Task input:

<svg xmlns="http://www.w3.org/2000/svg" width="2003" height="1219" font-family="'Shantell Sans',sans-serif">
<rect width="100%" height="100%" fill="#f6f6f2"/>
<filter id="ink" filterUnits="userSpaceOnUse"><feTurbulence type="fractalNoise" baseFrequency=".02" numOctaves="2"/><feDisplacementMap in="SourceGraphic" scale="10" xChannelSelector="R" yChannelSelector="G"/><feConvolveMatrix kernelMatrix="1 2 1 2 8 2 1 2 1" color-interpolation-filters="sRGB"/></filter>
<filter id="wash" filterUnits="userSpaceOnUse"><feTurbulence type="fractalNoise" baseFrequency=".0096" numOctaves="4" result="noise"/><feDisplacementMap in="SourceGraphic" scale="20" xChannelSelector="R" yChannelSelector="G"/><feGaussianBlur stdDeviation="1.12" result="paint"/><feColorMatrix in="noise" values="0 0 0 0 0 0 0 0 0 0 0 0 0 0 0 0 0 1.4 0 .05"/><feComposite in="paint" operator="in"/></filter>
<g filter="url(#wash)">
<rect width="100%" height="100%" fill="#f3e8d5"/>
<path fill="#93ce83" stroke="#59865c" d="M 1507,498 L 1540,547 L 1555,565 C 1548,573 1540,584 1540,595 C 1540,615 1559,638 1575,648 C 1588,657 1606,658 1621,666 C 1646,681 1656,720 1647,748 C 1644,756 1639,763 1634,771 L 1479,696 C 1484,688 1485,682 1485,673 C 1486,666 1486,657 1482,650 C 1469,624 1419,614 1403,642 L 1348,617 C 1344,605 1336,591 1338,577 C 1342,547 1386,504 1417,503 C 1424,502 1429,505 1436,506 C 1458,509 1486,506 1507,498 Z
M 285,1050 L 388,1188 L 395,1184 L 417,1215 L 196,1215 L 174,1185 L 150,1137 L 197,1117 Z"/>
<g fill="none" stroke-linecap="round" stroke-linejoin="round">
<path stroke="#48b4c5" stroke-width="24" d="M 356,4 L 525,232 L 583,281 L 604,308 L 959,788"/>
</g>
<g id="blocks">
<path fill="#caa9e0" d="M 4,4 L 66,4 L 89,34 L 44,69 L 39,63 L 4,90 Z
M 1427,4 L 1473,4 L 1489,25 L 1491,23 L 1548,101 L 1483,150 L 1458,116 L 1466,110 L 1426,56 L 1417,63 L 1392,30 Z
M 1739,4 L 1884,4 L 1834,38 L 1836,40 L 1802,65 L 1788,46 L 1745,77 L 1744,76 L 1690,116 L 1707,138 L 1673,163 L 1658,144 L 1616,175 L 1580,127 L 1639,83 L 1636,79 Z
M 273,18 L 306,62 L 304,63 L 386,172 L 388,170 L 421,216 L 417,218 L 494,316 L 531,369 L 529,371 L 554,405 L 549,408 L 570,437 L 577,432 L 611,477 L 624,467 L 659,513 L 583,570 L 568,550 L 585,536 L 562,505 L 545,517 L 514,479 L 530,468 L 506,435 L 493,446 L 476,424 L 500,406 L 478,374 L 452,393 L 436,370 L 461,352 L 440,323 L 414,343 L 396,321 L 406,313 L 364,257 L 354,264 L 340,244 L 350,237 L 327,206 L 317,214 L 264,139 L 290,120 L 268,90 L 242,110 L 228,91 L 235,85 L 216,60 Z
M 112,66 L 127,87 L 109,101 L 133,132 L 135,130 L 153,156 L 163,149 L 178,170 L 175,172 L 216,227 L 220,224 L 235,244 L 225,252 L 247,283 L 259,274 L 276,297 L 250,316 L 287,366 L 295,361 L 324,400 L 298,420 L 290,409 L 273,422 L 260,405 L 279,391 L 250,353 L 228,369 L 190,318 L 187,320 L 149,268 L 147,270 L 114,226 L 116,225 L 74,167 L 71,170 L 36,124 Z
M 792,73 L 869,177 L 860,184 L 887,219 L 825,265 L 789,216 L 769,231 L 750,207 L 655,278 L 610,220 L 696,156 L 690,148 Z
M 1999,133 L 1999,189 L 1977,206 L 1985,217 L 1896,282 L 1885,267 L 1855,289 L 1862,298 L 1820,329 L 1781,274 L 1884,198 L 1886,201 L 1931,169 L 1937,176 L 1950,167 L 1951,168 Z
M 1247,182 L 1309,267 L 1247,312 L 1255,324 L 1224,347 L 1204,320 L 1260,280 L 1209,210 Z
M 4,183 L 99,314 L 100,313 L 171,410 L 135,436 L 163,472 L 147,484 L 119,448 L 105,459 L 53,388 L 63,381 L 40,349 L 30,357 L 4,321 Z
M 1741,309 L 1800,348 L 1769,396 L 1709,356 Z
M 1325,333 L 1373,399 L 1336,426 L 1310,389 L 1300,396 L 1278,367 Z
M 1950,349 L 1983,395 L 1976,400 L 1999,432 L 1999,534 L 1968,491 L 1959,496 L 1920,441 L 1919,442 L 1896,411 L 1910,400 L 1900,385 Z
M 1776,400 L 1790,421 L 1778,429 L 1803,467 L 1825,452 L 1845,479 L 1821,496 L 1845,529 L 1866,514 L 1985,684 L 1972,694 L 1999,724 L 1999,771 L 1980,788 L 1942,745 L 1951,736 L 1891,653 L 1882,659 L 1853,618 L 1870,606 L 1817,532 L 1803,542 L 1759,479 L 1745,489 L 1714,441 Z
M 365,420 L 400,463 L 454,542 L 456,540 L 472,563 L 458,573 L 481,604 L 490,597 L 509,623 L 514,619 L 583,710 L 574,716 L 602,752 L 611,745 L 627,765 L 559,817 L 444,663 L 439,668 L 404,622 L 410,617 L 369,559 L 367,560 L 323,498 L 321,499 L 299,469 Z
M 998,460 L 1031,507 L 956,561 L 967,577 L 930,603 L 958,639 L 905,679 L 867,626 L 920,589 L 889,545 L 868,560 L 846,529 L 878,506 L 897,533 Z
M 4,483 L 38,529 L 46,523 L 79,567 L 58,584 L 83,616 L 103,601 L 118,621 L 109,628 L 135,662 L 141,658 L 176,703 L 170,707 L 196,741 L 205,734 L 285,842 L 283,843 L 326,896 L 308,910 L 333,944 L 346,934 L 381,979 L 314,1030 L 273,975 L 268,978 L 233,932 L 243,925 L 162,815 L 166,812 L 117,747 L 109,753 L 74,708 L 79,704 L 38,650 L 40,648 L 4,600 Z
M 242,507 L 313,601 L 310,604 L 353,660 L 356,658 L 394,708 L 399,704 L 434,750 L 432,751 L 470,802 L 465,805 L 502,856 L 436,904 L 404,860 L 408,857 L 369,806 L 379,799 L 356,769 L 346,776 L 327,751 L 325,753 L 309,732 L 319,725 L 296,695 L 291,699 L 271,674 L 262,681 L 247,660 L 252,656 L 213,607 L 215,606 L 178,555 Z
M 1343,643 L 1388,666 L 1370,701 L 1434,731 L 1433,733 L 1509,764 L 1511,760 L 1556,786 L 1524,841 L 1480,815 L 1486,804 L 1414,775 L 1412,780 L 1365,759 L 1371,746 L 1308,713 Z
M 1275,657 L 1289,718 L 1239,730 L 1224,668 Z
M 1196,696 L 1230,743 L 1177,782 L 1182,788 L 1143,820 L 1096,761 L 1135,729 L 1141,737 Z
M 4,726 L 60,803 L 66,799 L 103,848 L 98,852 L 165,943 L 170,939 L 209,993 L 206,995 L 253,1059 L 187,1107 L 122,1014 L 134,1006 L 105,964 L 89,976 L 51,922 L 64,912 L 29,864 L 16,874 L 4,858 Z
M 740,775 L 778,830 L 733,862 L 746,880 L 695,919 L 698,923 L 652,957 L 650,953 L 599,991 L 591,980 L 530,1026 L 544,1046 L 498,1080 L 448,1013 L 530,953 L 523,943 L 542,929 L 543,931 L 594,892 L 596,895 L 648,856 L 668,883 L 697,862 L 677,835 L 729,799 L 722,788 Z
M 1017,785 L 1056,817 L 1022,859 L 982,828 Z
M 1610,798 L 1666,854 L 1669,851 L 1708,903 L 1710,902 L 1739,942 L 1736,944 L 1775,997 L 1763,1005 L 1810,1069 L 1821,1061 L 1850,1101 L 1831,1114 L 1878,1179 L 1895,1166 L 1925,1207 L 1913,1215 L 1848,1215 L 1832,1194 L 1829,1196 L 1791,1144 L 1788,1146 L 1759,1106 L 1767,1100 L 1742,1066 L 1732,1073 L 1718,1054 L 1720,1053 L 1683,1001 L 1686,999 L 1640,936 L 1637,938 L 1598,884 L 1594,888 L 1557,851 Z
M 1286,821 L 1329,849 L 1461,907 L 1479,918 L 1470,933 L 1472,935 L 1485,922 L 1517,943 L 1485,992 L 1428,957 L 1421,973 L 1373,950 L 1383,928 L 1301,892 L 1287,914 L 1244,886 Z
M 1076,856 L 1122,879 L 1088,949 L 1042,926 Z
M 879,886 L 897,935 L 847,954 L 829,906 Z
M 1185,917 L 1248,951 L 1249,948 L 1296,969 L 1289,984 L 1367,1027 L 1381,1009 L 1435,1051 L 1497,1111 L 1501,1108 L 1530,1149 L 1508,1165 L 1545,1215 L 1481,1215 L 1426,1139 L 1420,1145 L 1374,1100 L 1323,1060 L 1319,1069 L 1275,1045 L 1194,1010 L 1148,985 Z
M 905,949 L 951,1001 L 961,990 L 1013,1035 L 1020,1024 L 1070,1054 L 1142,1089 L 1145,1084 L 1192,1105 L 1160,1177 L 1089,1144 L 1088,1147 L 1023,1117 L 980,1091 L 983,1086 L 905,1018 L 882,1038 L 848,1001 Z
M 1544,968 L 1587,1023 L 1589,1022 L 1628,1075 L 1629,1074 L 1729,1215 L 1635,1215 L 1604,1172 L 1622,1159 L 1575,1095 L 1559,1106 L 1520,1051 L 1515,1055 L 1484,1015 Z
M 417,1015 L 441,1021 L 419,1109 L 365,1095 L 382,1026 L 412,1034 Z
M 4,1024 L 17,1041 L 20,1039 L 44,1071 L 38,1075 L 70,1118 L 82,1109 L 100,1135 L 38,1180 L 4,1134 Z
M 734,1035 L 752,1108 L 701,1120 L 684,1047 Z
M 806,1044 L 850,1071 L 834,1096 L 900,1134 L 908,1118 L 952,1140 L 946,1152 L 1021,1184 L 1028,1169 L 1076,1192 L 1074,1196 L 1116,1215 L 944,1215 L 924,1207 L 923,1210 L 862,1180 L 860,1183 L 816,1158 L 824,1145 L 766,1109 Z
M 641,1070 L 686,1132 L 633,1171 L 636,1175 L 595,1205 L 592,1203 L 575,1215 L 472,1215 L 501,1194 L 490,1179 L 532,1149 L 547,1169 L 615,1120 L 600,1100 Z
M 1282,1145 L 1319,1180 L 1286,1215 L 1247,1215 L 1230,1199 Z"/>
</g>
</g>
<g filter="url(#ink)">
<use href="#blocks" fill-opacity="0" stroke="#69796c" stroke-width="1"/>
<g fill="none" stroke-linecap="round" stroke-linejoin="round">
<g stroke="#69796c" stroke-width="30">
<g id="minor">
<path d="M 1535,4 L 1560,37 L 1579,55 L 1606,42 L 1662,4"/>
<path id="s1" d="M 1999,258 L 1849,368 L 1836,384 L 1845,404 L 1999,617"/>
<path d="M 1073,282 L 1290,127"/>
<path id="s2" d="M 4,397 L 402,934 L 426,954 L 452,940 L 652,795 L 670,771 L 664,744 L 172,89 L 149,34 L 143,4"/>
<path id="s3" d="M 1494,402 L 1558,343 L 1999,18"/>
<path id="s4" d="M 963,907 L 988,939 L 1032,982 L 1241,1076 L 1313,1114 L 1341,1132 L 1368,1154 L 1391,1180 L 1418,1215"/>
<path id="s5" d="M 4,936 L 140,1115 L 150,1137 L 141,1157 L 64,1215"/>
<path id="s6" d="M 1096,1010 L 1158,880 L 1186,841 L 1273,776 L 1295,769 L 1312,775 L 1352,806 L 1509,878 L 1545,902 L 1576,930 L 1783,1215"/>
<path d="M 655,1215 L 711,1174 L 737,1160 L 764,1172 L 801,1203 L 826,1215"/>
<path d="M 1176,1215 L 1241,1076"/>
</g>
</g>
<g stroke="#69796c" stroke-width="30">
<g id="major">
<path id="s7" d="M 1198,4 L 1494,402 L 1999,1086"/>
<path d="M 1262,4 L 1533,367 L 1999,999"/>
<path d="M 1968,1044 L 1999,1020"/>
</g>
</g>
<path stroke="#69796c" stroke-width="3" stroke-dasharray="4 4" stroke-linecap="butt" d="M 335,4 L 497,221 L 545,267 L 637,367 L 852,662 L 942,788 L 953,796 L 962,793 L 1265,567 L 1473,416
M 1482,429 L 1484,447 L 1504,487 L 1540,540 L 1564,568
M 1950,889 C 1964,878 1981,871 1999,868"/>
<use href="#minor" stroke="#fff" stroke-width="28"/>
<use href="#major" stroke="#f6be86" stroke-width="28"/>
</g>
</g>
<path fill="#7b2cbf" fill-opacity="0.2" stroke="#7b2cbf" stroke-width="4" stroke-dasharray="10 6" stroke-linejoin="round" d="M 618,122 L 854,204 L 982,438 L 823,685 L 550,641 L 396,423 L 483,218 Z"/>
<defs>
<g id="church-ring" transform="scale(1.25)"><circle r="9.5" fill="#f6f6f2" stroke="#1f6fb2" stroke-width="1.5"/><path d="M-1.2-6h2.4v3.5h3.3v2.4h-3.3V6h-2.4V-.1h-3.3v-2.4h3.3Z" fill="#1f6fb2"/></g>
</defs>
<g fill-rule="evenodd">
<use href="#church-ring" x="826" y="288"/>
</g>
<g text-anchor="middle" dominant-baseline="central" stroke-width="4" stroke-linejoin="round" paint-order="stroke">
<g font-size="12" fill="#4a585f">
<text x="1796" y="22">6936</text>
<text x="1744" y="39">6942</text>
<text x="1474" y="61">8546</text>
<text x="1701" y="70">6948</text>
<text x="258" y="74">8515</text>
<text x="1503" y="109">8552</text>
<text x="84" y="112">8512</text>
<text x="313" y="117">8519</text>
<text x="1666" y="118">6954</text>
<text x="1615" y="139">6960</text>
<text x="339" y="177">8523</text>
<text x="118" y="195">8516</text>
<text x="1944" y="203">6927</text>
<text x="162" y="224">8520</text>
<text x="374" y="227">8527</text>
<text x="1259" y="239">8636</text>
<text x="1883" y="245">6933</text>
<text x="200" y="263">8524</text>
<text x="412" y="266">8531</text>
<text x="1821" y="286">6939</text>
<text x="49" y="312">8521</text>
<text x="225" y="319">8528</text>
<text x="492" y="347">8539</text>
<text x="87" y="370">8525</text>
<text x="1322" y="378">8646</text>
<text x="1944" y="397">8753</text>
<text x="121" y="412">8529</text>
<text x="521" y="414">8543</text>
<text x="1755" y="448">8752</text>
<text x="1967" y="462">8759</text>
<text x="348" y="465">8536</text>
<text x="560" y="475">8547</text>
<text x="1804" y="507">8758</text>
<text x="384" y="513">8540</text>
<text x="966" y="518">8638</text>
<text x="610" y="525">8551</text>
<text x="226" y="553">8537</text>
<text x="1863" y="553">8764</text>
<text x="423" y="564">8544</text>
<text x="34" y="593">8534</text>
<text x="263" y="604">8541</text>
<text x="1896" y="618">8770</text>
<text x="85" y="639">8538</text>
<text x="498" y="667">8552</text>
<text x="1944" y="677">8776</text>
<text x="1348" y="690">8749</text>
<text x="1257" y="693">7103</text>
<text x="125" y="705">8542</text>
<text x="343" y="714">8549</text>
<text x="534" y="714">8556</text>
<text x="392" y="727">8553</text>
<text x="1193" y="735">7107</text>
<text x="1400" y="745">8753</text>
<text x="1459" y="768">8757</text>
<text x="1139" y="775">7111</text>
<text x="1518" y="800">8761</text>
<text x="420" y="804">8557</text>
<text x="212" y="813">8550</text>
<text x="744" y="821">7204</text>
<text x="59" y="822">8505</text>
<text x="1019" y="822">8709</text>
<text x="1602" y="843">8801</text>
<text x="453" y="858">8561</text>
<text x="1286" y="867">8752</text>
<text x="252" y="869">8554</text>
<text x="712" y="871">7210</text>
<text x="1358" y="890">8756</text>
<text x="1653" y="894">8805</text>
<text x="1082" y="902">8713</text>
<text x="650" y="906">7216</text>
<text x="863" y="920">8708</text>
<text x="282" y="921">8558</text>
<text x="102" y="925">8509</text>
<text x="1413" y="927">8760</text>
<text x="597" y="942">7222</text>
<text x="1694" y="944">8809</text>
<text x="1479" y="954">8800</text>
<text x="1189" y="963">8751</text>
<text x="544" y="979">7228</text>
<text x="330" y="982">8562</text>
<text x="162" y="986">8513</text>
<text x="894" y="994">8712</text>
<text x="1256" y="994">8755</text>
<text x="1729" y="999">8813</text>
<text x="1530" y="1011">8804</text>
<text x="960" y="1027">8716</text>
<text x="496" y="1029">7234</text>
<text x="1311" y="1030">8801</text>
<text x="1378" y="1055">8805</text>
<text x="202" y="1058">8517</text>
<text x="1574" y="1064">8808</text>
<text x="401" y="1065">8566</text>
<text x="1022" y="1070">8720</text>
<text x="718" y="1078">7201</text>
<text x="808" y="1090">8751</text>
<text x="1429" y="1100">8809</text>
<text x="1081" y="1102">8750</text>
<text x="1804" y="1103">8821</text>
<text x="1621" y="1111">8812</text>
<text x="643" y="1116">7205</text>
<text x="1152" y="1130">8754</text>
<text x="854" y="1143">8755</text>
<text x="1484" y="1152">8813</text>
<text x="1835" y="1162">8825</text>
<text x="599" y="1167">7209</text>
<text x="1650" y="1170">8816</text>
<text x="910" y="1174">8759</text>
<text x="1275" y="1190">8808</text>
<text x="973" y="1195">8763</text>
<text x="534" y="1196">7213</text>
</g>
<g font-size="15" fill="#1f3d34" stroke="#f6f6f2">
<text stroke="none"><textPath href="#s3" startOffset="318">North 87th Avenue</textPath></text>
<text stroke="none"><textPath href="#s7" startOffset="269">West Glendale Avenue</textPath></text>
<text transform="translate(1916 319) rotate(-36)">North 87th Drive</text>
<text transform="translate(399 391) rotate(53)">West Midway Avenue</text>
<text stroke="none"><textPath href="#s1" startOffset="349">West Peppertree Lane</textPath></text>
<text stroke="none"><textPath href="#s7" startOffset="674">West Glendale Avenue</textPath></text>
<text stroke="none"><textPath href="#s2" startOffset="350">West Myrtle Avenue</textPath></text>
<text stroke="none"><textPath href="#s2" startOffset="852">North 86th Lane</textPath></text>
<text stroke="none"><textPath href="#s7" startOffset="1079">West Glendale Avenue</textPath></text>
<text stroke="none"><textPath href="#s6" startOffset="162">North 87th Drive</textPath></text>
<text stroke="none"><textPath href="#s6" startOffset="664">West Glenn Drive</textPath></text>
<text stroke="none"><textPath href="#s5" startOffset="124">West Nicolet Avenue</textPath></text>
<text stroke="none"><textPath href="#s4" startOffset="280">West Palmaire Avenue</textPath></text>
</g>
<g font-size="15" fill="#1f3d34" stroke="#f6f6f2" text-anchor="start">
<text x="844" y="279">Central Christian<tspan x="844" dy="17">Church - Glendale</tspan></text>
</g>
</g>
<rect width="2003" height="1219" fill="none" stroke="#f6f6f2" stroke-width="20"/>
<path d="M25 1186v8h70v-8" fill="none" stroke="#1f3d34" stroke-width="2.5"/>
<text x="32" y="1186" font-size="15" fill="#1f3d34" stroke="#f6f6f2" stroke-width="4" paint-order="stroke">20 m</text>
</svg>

The task:
Across the material above, how many lines include the word "wash"? Respond with nothing but the number.

Output below:
2